Easier IPO norms for PSU cost in India
by Vipin AgnihotriThe Securities and Exchange Board of India (Sebi) has relaxed the rules for government-owned infrastructure companies for raising funds through initial share offerings by terminating the mandatory one-year lock-in requirement of pre-issue share placements.
For the government companies involved in infrastructure projects, Sebi has lifted the minimum pricing norms and the minimum stake that these could offer to the public while going for IPO. The amendments are aimed at helping government companies government firms such as PSUs, statutory authorities and special purpose vehicles (SPVs) set up by them to raise funds from the capital market for their infrastructure development activities.
At present, the Sebi rules require one-year lock-in period for those who purchase shares prior to an IPO by these companies. Moreover, the moderation would enable government companies to attract more investors at higher valuations by selling shares as pre-IPO placements as the
investors have a choice to depart from the company even on a brief time-span.
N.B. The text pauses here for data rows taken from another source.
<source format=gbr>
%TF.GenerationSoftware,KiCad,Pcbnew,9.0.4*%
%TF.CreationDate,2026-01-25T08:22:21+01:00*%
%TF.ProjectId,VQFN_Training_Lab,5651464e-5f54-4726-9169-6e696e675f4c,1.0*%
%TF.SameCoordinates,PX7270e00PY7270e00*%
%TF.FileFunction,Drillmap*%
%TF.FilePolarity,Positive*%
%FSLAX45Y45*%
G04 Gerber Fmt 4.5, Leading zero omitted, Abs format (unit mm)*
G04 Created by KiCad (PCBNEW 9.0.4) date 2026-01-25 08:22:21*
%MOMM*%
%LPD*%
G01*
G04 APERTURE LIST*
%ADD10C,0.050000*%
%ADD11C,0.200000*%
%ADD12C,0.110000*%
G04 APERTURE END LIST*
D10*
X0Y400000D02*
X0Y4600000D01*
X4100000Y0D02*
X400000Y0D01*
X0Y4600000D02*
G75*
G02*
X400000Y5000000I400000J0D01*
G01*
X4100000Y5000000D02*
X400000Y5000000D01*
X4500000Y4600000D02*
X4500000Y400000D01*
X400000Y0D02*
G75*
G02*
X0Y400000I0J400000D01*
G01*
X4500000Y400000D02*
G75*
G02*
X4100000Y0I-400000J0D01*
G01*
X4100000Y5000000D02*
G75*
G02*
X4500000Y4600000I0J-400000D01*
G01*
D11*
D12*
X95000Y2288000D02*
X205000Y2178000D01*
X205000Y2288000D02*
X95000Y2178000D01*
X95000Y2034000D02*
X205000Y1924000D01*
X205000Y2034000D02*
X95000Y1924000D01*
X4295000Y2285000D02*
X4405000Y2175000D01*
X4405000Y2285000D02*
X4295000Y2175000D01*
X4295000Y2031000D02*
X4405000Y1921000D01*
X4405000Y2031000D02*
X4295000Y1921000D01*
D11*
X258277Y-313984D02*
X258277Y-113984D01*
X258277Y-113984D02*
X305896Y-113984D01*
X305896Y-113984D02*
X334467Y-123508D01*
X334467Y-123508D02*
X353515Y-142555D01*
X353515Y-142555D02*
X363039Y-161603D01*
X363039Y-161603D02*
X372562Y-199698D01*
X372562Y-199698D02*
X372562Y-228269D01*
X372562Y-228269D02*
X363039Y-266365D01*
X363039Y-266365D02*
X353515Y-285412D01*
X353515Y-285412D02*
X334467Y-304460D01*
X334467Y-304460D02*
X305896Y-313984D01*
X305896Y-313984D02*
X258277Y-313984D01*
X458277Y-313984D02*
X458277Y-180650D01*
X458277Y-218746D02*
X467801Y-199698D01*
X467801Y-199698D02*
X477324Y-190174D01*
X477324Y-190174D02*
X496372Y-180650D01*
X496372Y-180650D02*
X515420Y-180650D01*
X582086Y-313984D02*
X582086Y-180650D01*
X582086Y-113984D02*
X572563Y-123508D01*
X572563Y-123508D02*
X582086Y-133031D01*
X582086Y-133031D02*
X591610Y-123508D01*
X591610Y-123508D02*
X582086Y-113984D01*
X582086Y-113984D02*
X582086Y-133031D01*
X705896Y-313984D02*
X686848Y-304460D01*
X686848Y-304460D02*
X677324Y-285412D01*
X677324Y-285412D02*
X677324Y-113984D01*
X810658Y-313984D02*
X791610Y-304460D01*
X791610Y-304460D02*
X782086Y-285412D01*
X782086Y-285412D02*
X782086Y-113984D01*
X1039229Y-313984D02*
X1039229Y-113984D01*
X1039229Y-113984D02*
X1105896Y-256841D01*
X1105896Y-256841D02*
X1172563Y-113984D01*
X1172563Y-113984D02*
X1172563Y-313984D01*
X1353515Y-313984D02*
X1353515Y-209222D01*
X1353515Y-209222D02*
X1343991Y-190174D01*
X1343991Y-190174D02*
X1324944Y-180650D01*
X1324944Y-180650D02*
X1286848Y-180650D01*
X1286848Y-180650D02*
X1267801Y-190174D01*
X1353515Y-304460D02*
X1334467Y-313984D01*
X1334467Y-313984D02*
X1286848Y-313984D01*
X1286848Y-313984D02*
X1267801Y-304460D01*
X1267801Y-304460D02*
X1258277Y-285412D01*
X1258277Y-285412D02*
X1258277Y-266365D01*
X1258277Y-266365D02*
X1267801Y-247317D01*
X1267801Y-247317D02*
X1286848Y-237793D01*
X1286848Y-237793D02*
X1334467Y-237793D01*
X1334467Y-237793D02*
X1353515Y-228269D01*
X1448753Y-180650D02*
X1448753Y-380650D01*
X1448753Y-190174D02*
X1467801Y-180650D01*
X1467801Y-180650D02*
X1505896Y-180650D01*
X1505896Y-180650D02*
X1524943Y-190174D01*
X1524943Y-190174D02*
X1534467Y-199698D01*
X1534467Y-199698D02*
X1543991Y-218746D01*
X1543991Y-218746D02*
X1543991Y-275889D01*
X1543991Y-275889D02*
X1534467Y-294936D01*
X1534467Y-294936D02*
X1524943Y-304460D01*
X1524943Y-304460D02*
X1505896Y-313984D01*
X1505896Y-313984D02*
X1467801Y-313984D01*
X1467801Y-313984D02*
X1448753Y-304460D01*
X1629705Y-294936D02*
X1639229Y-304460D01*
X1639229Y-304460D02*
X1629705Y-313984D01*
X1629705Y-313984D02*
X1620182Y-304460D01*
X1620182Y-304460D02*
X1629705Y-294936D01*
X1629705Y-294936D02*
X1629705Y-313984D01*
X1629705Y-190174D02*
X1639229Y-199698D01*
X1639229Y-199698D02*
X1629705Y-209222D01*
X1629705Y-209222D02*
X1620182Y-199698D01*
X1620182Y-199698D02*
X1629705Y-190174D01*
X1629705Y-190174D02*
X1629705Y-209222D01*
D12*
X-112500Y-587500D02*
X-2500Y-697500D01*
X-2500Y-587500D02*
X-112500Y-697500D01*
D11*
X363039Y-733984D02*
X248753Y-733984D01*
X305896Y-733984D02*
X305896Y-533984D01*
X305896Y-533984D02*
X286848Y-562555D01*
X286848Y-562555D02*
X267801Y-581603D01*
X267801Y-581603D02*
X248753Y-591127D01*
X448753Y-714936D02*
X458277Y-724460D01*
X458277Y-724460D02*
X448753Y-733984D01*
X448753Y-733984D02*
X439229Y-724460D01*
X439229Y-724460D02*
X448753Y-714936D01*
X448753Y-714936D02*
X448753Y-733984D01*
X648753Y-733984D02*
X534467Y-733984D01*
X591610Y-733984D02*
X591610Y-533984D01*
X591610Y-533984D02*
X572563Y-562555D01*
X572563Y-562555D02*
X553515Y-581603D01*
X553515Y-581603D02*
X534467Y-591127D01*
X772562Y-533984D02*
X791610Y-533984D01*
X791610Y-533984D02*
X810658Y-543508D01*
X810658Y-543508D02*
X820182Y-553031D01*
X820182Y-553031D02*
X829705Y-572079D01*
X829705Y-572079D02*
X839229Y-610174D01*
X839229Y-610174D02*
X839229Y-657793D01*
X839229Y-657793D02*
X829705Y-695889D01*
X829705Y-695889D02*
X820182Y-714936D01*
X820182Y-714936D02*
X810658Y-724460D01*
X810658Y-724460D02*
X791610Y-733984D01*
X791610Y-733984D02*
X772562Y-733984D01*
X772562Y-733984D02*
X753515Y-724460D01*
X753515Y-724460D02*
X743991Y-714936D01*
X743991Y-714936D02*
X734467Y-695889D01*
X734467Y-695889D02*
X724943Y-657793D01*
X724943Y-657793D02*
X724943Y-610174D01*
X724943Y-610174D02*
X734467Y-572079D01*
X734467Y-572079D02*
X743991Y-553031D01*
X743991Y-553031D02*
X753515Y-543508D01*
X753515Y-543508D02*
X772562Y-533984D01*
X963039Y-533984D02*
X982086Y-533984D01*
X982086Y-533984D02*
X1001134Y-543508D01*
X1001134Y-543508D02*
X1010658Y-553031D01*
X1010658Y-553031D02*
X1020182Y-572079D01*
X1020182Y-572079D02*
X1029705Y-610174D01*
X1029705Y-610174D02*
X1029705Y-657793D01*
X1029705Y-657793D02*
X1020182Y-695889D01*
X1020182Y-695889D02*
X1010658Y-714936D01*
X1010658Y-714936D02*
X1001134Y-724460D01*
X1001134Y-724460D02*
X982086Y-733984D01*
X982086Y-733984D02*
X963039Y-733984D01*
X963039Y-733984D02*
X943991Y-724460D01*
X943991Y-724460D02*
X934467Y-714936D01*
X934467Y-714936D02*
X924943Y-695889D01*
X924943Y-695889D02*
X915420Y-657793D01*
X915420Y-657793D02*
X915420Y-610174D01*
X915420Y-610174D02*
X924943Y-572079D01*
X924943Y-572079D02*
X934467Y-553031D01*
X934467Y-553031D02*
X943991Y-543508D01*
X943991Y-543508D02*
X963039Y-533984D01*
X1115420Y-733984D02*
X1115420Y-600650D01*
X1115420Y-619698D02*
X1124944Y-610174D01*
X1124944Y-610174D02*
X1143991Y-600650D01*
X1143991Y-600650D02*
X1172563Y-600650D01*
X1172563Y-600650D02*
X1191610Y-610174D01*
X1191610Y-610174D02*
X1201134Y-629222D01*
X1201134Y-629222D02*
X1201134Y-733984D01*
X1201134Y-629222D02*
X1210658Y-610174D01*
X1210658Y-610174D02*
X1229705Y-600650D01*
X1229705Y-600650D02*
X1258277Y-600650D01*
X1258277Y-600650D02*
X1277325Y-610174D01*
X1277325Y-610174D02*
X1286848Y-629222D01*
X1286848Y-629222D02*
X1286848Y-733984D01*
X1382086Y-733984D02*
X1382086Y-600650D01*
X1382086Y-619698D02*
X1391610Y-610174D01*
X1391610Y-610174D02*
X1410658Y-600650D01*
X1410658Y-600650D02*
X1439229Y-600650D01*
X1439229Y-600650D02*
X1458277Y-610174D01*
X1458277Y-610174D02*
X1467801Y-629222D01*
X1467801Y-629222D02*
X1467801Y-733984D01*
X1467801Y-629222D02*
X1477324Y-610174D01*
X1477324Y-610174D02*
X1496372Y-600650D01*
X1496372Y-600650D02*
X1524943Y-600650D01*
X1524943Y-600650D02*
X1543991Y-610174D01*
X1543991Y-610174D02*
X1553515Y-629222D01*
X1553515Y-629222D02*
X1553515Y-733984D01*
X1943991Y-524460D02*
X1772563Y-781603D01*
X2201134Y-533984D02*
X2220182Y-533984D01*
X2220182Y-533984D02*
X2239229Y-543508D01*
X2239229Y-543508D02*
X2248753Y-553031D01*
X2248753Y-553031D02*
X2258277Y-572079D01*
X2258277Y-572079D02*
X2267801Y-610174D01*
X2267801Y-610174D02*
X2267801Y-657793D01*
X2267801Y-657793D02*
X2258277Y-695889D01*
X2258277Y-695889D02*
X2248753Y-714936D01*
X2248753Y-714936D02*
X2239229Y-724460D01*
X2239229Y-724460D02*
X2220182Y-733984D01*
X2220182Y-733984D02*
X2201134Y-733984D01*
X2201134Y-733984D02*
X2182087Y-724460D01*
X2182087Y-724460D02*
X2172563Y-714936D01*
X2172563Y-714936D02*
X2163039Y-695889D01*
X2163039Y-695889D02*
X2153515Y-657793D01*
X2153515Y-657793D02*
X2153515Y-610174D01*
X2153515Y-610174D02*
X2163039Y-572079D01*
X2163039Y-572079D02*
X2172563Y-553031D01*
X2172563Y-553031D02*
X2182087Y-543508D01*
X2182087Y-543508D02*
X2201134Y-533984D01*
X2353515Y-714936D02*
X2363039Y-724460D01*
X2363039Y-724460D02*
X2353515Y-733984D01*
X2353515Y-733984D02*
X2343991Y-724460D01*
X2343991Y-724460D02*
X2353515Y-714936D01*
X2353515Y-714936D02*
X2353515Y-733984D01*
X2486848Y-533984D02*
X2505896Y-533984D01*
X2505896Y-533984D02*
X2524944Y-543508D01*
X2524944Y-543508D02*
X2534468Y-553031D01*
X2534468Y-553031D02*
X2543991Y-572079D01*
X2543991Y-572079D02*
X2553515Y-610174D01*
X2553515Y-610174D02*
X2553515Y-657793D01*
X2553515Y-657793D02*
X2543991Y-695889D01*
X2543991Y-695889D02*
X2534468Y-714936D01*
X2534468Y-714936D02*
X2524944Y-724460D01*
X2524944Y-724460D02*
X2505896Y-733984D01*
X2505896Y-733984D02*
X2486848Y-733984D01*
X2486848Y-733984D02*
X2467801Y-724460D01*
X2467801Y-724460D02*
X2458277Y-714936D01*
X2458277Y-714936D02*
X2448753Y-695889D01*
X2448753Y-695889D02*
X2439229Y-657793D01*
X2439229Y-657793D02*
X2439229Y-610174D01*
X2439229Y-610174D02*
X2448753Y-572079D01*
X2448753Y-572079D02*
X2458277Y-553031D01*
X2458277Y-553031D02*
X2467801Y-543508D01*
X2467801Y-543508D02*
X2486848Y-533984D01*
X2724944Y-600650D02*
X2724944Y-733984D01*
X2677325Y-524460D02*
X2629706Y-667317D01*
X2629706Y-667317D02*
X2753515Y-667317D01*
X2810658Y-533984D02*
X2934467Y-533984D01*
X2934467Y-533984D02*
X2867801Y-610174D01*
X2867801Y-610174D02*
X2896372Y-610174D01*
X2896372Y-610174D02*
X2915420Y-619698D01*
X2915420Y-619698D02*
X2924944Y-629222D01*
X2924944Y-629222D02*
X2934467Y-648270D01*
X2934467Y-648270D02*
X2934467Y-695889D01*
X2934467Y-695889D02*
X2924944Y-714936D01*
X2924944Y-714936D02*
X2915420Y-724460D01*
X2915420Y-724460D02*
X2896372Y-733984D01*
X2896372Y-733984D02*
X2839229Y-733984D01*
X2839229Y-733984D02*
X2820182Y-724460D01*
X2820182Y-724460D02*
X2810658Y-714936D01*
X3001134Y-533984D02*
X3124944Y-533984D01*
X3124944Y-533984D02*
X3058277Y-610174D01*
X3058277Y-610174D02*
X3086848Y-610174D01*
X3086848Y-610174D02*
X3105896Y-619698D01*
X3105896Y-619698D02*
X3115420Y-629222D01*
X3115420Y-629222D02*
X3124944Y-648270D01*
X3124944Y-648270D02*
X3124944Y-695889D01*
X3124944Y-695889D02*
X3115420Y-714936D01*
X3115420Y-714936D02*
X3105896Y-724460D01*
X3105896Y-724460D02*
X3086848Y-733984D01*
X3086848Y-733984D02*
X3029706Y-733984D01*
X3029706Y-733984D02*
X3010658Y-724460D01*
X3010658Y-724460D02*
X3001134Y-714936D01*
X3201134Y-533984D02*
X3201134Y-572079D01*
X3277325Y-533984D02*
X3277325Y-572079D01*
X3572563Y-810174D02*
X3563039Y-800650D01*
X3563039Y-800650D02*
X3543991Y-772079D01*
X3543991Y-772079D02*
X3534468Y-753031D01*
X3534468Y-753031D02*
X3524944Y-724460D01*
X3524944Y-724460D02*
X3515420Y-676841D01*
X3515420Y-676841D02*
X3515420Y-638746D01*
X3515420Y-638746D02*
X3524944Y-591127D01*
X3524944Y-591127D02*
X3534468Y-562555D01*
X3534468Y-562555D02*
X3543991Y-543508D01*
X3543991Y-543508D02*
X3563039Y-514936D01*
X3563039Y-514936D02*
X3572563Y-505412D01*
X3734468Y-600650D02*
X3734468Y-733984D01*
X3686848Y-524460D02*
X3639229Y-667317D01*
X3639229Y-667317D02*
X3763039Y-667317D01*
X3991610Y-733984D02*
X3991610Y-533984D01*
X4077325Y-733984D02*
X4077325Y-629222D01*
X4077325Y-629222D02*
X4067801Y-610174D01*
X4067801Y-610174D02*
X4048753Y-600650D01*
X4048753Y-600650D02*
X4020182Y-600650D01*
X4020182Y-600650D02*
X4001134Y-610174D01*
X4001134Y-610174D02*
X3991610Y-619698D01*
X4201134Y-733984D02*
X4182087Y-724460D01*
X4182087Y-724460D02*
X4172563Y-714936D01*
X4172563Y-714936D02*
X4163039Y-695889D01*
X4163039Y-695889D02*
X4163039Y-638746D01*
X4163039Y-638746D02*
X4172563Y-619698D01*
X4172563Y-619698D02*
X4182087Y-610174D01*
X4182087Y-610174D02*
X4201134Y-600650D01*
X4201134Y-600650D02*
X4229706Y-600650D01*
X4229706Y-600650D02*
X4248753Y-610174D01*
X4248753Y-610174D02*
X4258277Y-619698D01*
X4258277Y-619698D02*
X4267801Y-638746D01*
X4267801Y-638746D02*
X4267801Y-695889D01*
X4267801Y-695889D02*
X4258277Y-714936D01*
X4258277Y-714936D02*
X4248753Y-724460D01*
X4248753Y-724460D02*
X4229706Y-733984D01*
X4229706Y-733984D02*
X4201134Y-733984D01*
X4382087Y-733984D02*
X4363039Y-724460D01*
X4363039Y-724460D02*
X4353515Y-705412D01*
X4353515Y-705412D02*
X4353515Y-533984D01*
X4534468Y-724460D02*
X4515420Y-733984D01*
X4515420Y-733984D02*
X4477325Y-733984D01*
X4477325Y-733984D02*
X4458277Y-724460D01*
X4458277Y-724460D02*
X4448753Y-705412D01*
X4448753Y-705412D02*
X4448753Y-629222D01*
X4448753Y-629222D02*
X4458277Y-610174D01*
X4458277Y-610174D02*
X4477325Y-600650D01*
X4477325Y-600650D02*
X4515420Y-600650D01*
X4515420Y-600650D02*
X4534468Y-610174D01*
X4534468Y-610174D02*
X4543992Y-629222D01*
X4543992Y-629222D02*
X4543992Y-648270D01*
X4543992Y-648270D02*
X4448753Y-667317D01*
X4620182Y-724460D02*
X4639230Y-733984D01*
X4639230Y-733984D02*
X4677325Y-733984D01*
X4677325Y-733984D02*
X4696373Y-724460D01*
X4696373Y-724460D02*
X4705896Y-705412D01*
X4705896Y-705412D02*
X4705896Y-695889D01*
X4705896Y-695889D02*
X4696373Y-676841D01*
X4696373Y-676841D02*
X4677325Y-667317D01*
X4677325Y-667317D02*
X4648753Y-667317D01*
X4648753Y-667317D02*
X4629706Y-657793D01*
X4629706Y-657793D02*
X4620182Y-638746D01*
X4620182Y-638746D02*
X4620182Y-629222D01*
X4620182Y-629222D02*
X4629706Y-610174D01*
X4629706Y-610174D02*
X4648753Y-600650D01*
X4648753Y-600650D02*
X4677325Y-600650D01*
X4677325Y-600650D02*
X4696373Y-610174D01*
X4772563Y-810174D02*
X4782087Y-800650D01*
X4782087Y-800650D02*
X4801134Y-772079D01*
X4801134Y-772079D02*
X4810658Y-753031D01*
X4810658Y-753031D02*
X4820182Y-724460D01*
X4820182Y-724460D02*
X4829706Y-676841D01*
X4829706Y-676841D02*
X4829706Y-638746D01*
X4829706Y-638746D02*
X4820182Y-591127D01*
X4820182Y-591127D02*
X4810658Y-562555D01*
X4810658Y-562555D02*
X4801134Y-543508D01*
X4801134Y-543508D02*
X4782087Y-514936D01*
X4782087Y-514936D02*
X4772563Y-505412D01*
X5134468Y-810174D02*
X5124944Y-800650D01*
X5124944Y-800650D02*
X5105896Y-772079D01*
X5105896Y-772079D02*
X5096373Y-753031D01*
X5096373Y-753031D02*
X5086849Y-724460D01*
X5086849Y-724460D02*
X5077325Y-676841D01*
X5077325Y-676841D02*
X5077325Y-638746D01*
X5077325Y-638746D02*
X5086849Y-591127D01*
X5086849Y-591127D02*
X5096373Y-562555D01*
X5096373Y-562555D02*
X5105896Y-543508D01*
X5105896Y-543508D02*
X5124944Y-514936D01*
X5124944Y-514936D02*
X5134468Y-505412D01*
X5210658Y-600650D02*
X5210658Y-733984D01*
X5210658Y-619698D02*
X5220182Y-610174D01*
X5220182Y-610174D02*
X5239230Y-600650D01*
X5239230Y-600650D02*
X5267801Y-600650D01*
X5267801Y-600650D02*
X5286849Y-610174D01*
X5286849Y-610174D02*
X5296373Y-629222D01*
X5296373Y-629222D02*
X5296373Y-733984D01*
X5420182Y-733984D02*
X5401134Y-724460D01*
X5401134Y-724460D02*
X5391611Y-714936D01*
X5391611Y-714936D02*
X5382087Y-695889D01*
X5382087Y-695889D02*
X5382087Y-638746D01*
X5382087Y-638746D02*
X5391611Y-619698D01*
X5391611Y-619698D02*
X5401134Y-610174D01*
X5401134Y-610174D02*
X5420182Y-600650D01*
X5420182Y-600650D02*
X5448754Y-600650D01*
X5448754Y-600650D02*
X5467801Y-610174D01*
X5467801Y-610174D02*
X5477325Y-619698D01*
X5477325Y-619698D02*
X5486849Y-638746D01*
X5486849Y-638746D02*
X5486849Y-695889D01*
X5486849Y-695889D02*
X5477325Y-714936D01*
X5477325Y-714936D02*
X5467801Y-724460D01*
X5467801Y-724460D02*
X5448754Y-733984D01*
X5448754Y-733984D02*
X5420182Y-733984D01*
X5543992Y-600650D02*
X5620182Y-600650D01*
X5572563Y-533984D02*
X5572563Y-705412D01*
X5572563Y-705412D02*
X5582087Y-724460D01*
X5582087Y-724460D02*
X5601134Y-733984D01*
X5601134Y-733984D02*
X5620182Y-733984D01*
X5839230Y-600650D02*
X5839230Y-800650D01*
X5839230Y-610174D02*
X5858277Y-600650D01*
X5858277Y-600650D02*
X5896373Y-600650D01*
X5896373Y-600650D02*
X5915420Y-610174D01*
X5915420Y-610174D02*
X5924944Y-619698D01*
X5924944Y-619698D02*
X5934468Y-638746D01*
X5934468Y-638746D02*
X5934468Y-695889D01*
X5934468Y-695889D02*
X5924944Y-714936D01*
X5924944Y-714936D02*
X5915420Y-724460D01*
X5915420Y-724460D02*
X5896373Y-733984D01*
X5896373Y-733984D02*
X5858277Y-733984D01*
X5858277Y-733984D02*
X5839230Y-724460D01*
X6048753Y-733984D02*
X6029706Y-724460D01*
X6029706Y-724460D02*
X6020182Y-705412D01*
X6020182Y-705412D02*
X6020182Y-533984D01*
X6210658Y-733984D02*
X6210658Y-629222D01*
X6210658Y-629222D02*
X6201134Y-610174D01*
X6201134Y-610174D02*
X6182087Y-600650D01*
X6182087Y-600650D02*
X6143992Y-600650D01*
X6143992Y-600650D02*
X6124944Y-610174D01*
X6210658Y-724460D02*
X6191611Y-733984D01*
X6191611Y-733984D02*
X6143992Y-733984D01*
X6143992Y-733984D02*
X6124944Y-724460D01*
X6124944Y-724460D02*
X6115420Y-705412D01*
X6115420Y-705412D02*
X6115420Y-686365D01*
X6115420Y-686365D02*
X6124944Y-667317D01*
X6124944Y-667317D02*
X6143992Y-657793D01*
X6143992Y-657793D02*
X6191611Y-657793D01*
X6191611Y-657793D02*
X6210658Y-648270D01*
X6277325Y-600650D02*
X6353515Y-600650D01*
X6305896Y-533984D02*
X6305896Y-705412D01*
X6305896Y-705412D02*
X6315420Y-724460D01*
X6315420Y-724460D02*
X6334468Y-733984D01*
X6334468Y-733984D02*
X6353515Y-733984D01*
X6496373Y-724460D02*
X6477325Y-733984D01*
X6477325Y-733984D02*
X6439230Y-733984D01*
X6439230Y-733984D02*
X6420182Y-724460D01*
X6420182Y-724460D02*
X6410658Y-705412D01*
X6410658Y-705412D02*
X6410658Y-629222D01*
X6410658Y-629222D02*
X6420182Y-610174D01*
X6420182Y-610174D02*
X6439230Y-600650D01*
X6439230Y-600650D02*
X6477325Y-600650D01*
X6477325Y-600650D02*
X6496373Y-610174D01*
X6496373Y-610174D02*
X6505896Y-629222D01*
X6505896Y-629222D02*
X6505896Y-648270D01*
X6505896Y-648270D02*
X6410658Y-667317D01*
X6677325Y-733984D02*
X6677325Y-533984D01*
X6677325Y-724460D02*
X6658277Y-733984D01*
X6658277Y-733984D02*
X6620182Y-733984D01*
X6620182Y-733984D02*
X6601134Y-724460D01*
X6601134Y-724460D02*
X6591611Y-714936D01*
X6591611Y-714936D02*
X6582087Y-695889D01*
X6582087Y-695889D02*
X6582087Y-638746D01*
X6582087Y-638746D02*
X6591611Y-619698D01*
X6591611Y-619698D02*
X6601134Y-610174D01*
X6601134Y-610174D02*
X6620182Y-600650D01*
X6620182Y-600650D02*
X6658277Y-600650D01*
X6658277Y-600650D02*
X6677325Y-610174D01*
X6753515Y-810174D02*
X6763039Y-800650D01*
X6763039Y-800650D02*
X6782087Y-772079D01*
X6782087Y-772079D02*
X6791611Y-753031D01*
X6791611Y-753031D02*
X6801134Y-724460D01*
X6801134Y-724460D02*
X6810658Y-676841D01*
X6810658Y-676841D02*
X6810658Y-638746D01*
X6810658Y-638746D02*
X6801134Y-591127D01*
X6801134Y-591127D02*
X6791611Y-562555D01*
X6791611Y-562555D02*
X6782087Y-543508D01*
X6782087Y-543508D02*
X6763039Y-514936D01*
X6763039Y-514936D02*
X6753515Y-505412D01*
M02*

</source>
Sebi has also eased disclosure norms, by amending clause 41 of the Equity Listing Agreement, for listed companies by the listing agreement. The Sebi circular includes almost every type of infrastructure companies including those in transportation and logistics services.
According to the amended norms, companies furnishing unaudited financial results will now be obligatory to file a copy of the limited review report to the stock exchanges within two months from end of the quarter.
In another related development, the Reserve Bank of India (RBI) has reportedly opposed Finance Minister P Chidambaram’s budget proposal on utilization of a part of the foreign exchange reserves of over $200 billion to provide “credit wrap,” or credit guarantee insurance, for financing infrastructure projects.
The RBI has thwarted out the idea of ‘cred wrap’ on the ground that the proposal did not stand with the conformity with the Reserve Bank of India Act, 1934. The proposal was mooted with a view to provide private Indian firms credit guarantee insurance through an overseas subsidiary of Indian Infrastructure Finance Corporation Ltd (IIFCL), a government-owned financial institution. This would allow them to raise long-term resources more easily in international markets for infrastructure projects.